__Stored data entries__.
--- START ---

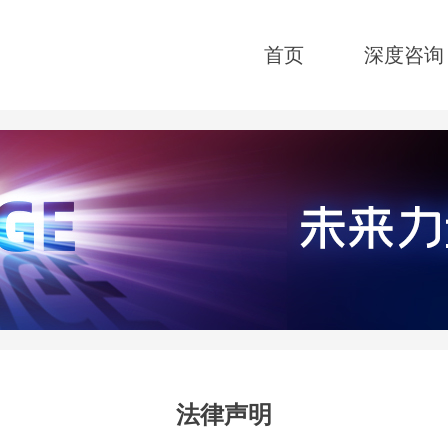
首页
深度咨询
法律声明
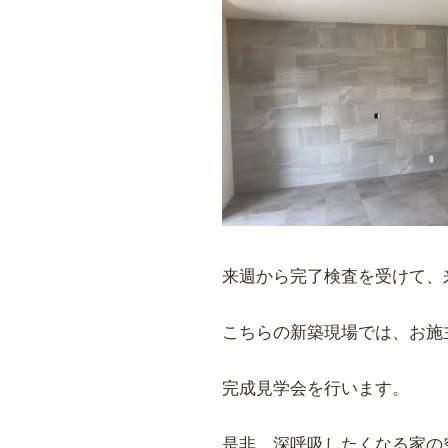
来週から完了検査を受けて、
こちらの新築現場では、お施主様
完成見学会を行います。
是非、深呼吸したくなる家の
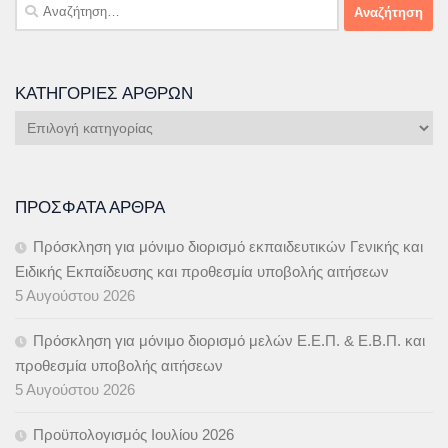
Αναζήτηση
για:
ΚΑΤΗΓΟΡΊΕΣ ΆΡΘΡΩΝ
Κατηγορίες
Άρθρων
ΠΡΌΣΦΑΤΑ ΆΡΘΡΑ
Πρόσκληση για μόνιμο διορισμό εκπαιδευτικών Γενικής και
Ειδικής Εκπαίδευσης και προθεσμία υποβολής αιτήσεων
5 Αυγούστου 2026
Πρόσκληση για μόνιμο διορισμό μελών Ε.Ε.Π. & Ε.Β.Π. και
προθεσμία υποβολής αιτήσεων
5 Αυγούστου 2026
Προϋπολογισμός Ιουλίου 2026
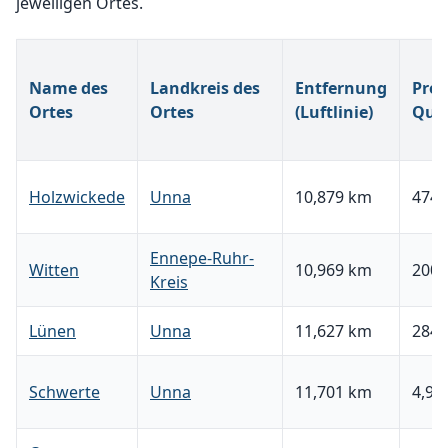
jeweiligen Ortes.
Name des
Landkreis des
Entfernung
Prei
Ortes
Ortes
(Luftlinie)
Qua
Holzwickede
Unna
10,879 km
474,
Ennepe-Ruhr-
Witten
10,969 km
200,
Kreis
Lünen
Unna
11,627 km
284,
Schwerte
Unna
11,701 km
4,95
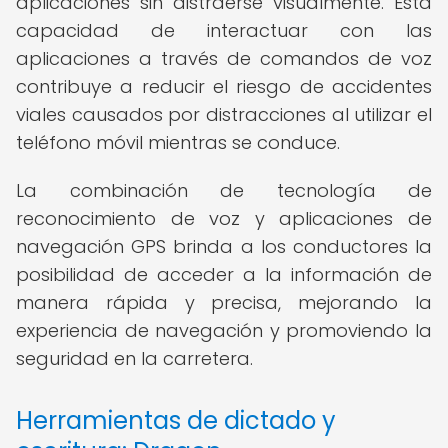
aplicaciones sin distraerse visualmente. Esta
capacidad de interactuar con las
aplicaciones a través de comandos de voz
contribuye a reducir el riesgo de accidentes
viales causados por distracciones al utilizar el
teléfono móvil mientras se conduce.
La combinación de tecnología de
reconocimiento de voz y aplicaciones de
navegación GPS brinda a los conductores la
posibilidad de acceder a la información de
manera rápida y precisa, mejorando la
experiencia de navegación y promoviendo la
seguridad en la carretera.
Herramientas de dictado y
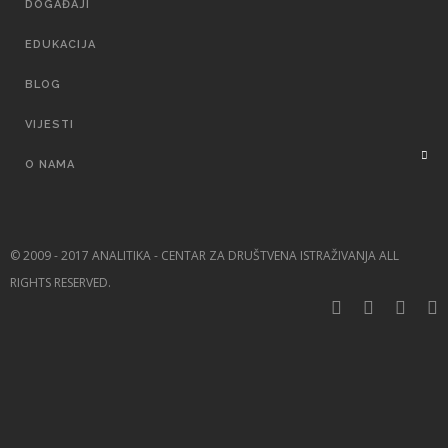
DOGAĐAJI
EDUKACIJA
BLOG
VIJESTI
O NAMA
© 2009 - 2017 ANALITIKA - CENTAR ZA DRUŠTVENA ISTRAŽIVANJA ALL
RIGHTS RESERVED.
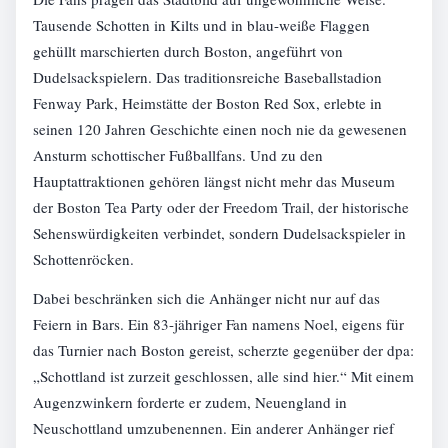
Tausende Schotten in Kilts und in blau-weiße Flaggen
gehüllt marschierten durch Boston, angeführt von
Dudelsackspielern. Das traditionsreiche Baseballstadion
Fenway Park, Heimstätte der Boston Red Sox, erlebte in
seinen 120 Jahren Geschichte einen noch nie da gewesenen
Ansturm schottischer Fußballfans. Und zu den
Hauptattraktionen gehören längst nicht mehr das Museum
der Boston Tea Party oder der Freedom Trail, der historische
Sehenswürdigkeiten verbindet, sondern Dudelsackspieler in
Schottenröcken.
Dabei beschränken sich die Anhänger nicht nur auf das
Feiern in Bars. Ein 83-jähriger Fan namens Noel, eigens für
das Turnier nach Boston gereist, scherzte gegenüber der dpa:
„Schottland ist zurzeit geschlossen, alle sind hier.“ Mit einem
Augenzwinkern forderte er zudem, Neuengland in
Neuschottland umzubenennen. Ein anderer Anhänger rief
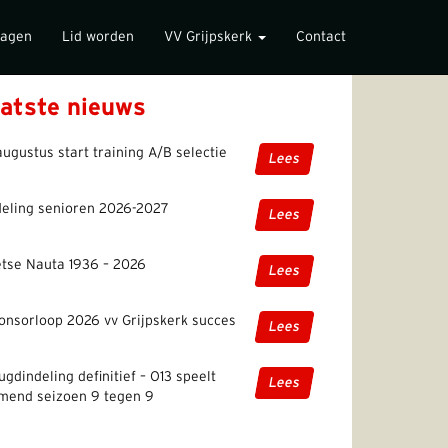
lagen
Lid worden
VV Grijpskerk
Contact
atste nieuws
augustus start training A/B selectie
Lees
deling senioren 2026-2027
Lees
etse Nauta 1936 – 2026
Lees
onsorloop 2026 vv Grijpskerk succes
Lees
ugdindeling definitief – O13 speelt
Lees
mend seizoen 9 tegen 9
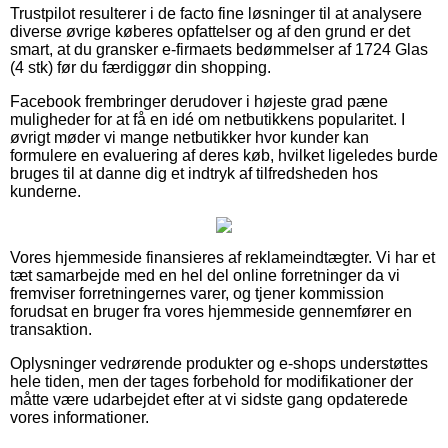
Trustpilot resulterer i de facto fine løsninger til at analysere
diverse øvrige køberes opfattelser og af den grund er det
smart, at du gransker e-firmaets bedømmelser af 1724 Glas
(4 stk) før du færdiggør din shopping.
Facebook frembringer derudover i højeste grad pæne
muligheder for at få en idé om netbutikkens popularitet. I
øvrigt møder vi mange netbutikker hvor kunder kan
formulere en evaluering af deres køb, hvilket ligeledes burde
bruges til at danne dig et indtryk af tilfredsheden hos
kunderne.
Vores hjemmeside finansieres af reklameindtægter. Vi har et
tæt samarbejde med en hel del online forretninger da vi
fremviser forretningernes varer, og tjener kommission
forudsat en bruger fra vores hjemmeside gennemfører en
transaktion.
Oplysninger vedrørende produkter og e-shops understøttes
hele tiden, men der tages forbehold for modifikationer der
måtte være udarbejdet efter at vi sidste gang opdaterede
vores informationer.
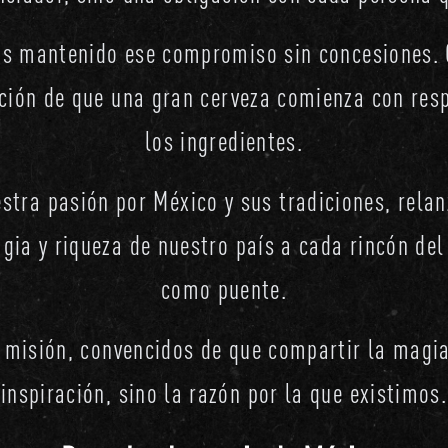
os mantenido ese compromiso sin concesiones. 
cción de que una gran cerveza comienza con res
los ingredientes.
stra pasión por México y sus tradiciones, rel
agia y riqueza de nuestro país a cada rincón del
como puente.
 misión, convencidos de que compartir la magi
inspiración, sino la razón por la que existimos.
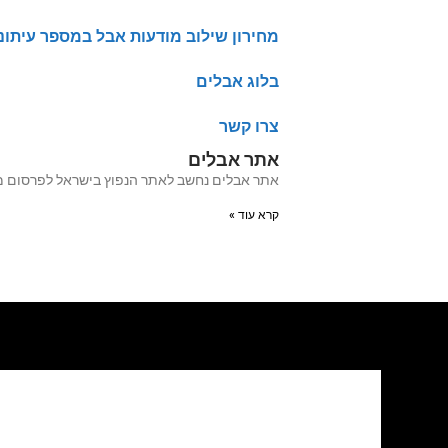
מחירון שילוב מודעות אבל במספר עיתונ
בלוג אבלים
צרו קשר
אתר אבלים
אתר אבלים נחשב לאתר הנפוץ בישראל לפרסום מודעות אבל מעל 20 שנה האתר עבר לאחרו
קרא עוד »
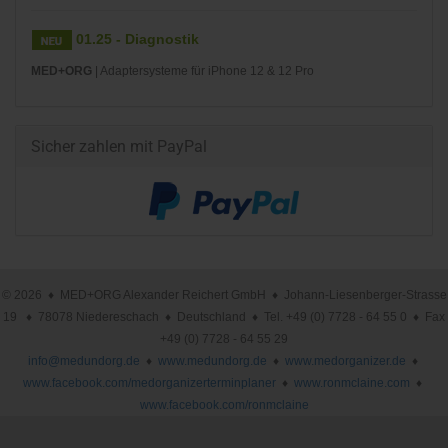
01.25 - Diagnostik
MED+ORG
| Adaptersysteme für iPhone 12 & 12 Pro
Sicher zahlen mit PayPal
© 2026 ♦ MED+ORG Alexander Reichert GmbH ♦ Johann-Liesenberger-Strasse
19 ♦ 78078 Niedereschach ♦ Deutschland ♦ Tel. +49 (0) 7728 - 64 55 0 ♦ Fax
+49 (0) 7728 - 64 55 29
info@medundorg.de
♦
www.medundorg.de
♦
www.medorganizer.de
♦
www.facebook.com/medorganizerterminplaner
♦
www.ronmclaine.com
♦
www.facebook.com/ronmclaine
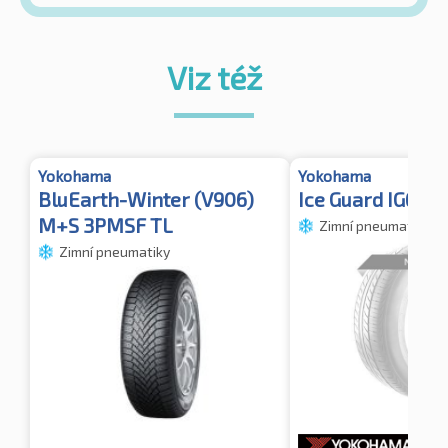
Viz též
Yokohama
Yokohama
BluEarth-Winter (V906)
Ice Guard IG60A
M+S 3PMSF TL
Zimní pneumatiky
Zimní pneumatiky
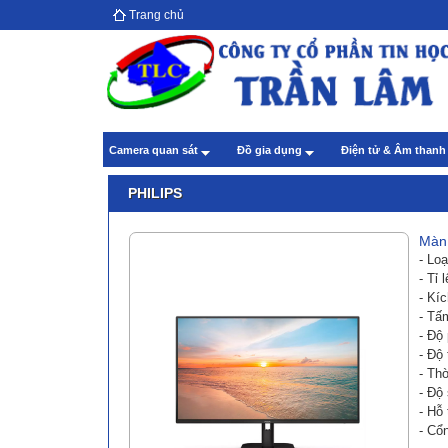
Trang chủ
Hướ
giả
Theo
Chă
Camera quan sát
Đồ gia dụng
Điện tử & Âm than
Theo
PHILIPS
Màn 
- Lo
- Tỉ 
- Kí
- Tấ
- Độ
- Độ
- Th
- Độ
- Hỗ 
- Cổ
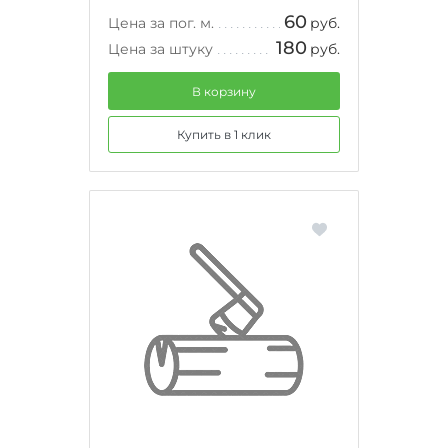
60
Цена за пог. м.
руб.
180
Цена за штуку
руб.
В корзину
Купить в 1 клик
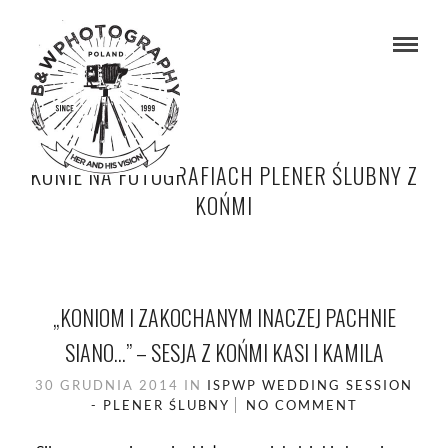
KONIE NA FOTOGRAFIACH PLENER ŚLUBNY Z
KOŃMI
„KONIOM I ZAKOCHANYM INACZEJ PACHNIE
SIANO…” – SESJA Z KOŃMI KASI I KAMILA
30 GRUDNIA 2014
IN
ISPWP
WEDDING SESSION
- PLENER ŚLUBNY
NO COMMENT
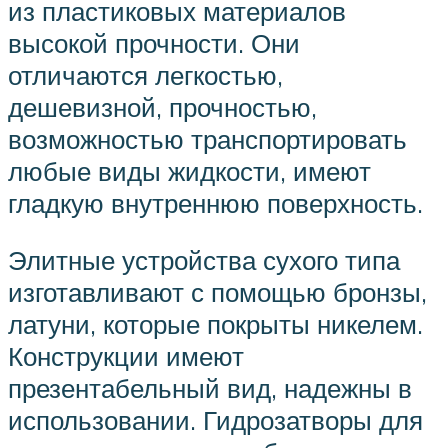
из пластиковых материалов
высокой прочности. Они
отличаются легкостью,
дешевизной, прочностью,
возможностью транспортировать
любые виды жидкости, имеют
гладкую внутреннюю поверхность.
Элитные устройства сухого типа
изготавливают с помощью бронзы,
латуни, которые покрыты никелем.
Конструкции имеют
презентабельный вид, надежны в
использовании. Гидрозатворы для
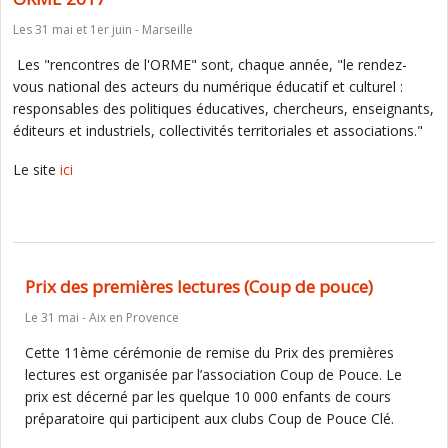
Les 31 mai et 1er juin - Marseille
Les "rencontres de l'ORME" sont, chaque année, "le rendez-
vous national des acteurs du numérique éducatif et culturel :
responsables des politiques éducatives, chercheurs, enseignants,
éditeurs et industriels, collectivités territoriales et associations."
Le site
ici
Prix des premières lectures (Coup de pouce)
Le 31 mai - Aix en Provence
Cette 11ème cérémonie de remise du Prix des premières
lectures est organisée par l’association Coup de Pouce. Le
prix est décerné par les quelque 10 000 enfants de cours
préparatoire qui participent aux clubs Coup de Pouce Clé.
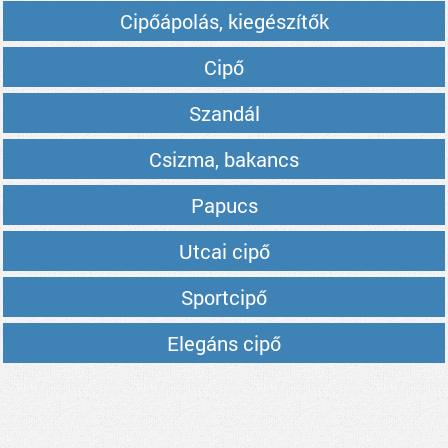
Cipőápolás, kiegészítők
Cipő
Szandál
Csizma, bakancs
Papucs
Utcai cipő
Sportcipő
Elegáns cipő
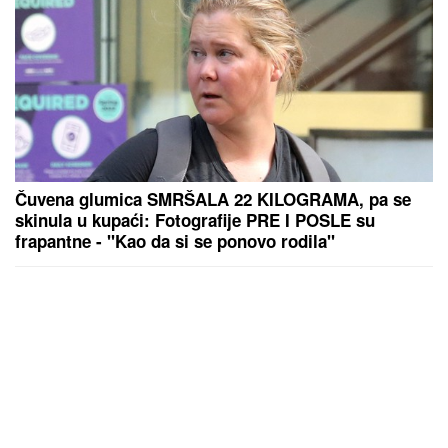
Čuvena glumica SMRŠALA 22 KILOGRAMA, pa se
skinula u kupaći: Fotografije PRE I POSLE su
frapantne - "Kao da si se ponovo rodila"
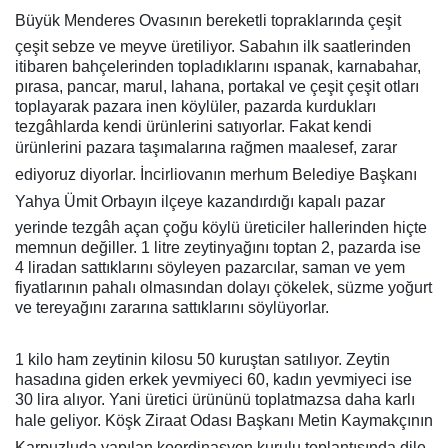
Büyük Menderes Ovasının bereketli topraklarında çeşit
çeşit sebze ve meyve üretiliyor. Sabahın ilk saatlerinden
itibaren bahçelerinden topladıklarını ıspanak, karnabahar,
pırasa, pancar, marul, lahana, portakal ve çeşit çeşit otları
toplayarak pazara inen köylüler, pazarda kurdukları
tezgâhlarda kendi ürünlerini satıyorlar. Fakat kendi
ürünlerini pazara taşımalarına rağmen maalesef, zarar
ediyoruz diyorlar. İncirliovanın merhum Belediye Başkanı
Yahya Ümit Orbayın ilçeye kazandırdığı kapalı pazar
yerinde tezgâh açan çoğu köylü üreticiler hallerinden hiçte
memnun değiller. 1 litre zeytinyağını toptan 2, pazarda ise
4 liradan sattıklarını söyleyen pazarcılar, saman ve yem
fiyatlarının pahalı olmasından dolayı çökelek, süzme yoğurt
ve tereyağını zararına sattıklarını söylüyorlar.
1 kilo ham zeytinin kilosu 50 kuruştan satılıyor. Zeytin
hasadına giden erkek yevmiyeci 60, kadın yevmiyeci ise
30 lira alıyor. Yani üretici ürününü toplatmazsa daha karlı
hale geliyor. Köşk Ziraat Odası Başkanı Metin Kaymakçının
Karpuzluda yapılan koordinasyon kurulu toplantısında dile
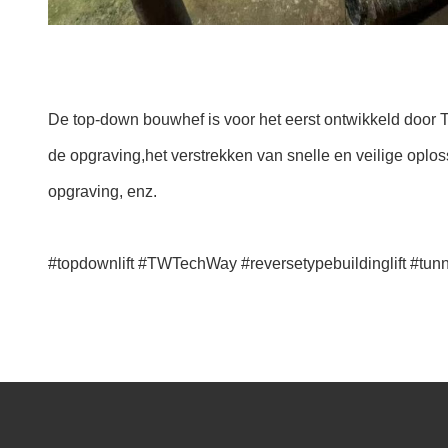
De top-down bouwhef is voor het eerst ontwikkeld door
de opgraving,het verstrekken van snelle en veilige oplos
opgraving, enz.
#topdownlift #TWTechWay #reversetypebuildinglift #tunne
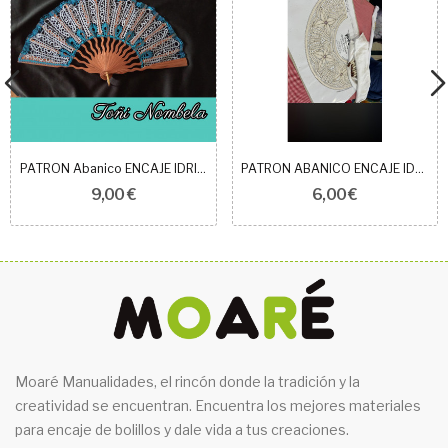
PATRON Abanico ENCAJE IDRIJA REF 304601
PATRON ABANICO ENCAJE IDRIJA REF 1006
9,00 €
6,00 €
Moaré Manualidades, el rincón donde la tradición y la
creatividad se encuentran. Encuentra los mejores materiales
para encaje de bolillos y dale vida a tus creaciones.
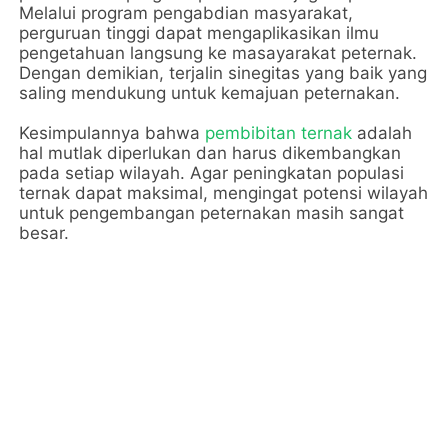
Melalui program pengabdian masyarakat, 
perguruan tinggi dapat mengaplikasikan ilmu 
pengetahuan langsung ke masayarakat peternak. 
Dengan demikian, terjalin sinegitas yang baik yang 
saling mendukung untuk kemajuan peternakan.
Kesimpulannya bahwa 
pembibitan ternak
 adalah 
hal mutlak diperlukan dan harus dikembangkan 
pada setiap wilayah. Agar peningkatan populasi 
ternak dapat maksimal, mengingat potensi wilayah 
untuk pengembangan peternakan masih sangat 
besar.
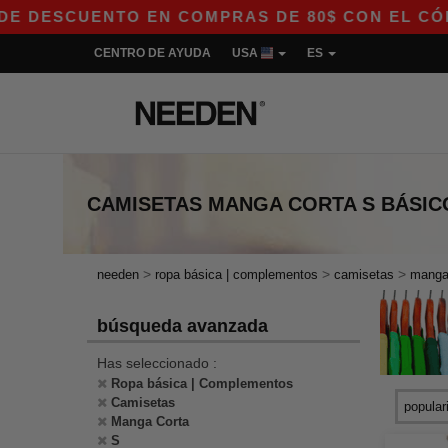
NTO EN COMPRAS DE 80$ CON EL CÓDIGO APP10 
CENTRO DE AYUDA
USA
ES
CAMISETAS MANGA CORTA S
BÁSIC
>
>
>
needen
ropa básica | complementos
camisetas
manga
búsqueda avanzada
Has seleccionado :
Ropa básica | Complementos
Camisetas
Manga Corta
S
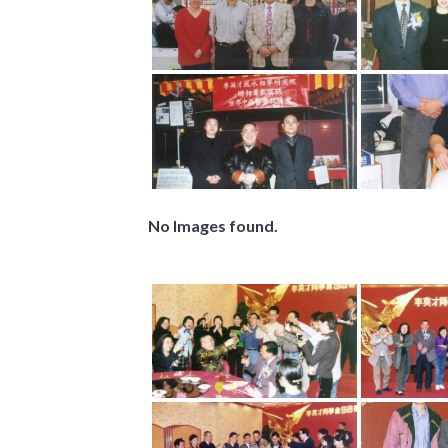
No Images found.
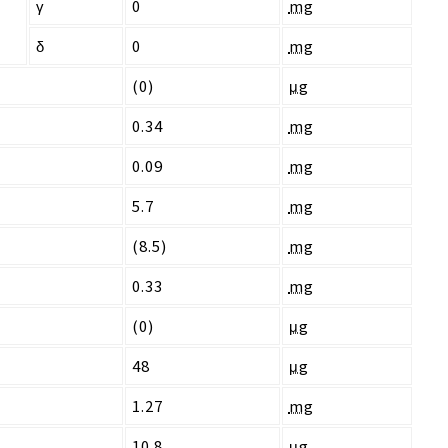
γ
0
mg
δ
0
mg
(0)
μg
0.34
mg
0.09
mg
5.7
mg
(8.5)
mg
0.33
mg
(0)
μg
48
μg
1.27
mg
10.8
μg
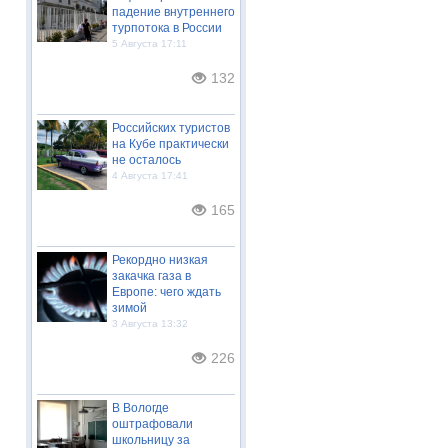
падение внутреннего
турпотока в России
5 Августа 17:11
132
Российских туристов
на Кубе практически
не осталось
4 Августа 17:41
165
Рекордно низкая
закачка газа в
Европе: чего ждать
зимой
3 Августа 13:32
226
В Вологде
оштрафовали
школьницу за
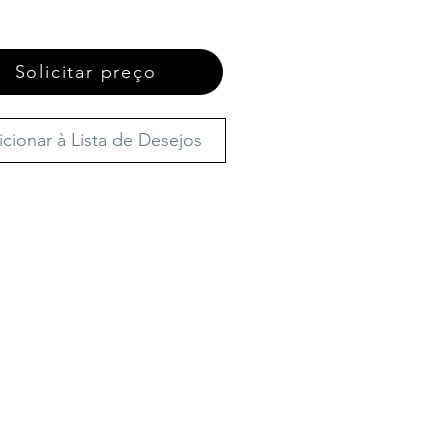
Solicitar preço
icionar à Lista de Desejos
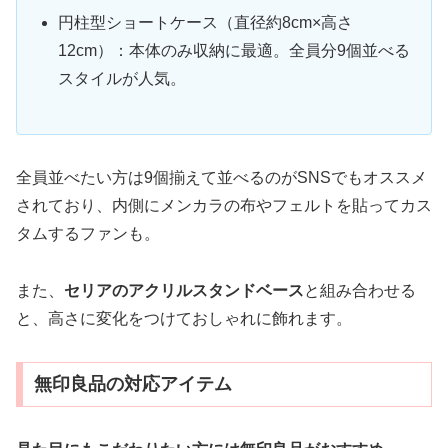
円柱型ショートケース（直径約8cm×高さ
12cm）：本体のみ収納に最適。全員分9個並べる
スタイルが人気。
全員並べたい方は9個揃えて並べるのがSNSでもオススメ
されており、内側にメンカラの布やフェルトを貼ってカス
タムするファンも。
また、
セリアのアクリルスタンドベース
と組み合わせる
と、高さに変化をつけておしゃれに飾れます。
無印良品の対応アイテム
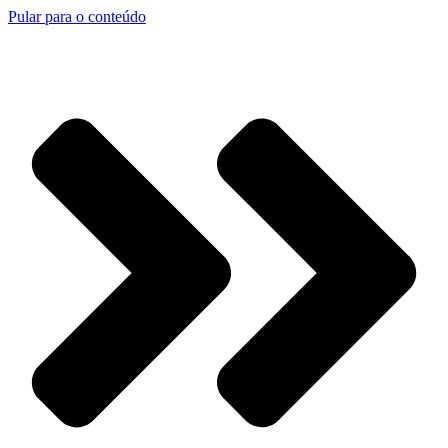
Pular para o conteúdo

--- END ---

__Activity__. Turn the part of the entries that opens with the line containing "Melalui program pengabdian" and closes with the line containing "pembibitan ternak" into a Markdown table with the columns Row and Line. Put each line in its own numbered row and skip any blank lines.

__Response__.
| Row | Line |
|---|---|
| 1 | Melalui program pengabdian masyarakat,  |
| 2 | perguruan tinggi dapat mengaplikasikan ilmu  |
| 3 | pengetahuan langsung ke masayarakat peternak.  |
| 4 | Dengan demikian, terjalin sinegitas yang baik yang  |
| 5 | saling mendukung untuk kemajuan peternakan. |
| 6 | Kesimpulannya bahwa  |
| 7 | pembibitan ternak |